> **Work task A**: In the biography of Laurent Marcangeli, at what age did he join Rally for the Republic?
> **Work task B**: Carry on the biography of Laurent Marcangeli from its last sentence, about his 2014 election as mayor of Ajaccio.

> **Document section**:
**********

Laurent Marcangeli (born 10 December 1980) is a French politician. He was mayor of Ajaccio, the capital of Corsica, in 2014 and since 2015 to present. He was a deputy in the National Assembly from 2012 to 2017 and again from 2022, representing Corse-du-Sud's 1st constituency. He was a member of the nationwide right-wing parties Rally for the Republic, Union for a Popular Movement and The Republicans before starting his own party "Ajaccio !" in 2018. In 2022, he stood for the party Horizons, part of President Emmanuel Macron's Ensemble Citoyens coalition.

Biography
Marcangeli was born in Ajaccio, Corsica. He is a distant cousin of Marc Marcangeli, who was mayor from 1994 to 2000. His mother was a Corsican nationalist trade unionist for postal workers, and his father worked for the nationalist Edmond Simeoni. In contrast to his parents and his classmates at University of Corsica Pasquale Paoli, he joined the French right-wing party Rally for the Republic at 17. He studied Public Law and History and wrote a master's degree thesis on Charles de Gaulle's relations with Corsica.

Marcangeli was voted onto Ajaccio's city council in 2007 and the departmental council of Corse-du-Sud in 2011. In June 2012, he became Corsica's youngest member of the National Assembly, winning an election against Ajaccio's Socialist mayor Simon Renucci to represent Corse-du-Sud's 1st constituency. In March 2014, he was elected mayor of Ajaccio, beating Renucci by 47% to 46%.

**********

> **Pixel coordinate tracking data**:

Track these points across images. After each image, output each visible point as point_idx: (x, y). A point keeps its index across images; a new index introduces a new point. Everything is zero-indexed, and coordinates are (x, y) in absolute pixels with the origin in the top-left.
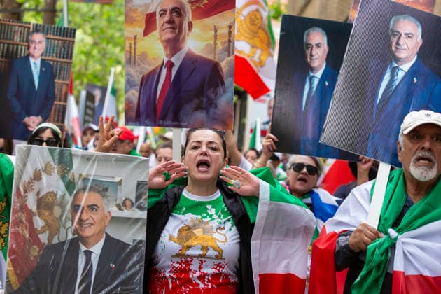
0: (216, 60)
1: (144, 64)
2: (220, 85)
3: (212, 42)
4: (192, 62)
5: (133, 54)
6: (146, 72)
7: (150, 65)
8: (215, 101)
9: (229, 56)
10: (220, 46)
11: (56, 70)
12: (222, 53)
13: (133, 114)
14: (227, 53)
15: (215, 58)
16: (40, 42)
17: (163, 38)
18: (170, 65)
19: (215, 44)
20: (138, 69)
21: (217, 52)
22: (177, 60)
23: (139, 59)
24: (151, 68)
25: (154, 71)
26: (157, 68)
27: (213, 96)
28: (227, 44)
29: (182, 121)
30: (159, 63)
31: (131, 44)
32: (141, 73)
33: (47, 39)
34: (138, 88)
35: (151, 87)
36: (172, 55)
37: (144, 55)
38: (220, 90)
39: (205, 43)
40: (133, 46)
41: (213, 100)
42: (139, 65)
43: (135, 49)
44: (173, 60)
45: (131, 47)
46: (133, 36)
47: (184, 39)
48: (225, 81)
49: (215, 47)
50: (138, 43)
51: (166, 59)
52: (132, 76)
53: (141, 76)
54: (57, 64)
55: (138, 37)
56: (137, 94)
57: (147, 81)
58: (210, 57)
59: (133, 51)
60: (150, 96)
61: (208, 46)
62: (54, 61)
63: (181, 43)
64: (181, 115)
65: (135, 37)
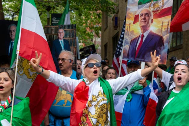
0: (162, 35)
1: (132, 35)
2: (162, 46)
3: (161, 28)
4: (152, 36)
5: (128, 31)
6: (133, 38)
7: (134, 36)
8: (160, 52)
9: (167, 34)
10: (163, 30)
12: (164, 33)
13: (126, 55)
14: (166, 33)
17: (141, 25)
18: (143, 36)
19: (162, 29)
20: (130, 37)
21: (162, 32)
22: (146, 35)
23: (131, 33)
24: (135, 37)
25: (136, 38)
26: (138, 37)
27: (159, 50)
28: (167, 29)
29: (146, 59)
30: (139, 35)
32: (131, 39)
34: (129, 44)
35: (134, 44)
36: (144, 32)
37: (133, 32)
38: (162, 47)
39: (158, 28)
40: (129, 27)
41: (159, 52)
42: (130, 36)
43: (129, 29)
44: (144, 34)
45: (128, 28)
46: (129, 24)
47: (149, 26)
48: (165, 44)
49: (162, 30)
50: (131, 27)
51: (141, 34)
52: (127, 40)
53: (131, 40)
55: (131, 24)
56: (128, 47)
57: (133, 42)
58: (159, 34)
59: (128, 29)
60: (133, 48)
61: (159, 29)
63: (148, 27)
64: (145, 57)
65: (130, 24)
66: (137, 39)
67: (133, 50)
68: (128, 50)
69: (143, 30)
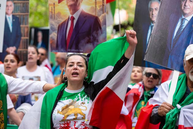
0: (97, 16)
1: (59, 18)
2: (99, 29)
3: (94, 6)
4: (84, 17)
5: (53, 13)
6: (60, 23)
7: (62, 19)
8: (97, 38)
9: (103, 13)
10: (98, 8)
11: (21, 20)
12: (99, 12)
13: (55, 46)
14: (102, 12)
15: (96, 14)
16: (11, 6)
17: (68, 4)
18: (73, 19)
19: (96, 7)
20: (56, 21)
21: (97, 11)
22: (76, 16)
23: (56, 15)
24: (63, 21)
25: (64, 22)
27: (96, 36)
28: (102, 7)
29: (80, 49)
30: (67, 18)
31: (52, 8)
32: (58, 23)
33: (15, 3)
34: (57, 31)
35: (63, 31)
36: (73, 13)
37: (59, 14)
38: (100, 32)
39: (91, 6)
40: (53, 9)
41: (96, 37)
42: (57, 19)
43: (54, 10)
44: (74, 16)
45: (52, 9)
46: (53, 4)
47: (79, 4)
48: (102, 27)
49: (96, 9)
50: (55, 7)
51: (70, 16)
52: (53, 25)
53: (58, 25)
54: (21, 16)
55: (55, 4)
56: (56, 35)
57: (61, 27)
58: (94, 14)
59: (53, 11)
60: (63, 36)
61: (92, 8)
62: (19, 15)
63: (78, 6)
64: (80, 46)
65: (54, 4)
66: (66, 23)
67: (62, 39)
68: (56, 39)
69: (72, 11)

**********

> **Exercise result A**: At 17.

> **Exercise result B**:
The 2014 election was annulled by a court in October of that year due to irregularities, and Marcangeli resigned. The election was run again in February 2015, and he won by 59.25% to 40.75%.

Marcangeli endorsed former Prime Minister Alain Juppé in the primaries to represent The Republicans in the 2017 French presidential election. In the election itself, he backed François Fillon, but publicly withdrew support in March 2017.

In February 2018, Marcangeli quit The Republicans due to disagreements with party president Laurent Wauquiez. In September, he set up a new party, "Ajaccio !".

Marcangeli took part in the 2021 regional elections as a candidate for president of the Corsican Executive Council. His nomination, Un soffiu novu, was endorsed by the Republicans, the Bonapartist Central Committee and the Union of Democrats and Independents. He received 24.86% of the vote in the first round, behind incumbent Gilles Simeoni of Femu a Corsica (29.19%). In the run-off, he came second of four candidates behind Simeoni (40.64% to 32.02%).

Marcangeli stood again in Corse-du-Sud's 1st constituency in the 2022 French legislative election as a member of Horizons, within President Emmanuel Macron's Ensemble Citoyens coalition. He came first in the first round with 33.7% of the vote, to face Romain Colonna of Femu a Corsica (17.48%) in the second round. He won the run-off with 51.8% of the votes.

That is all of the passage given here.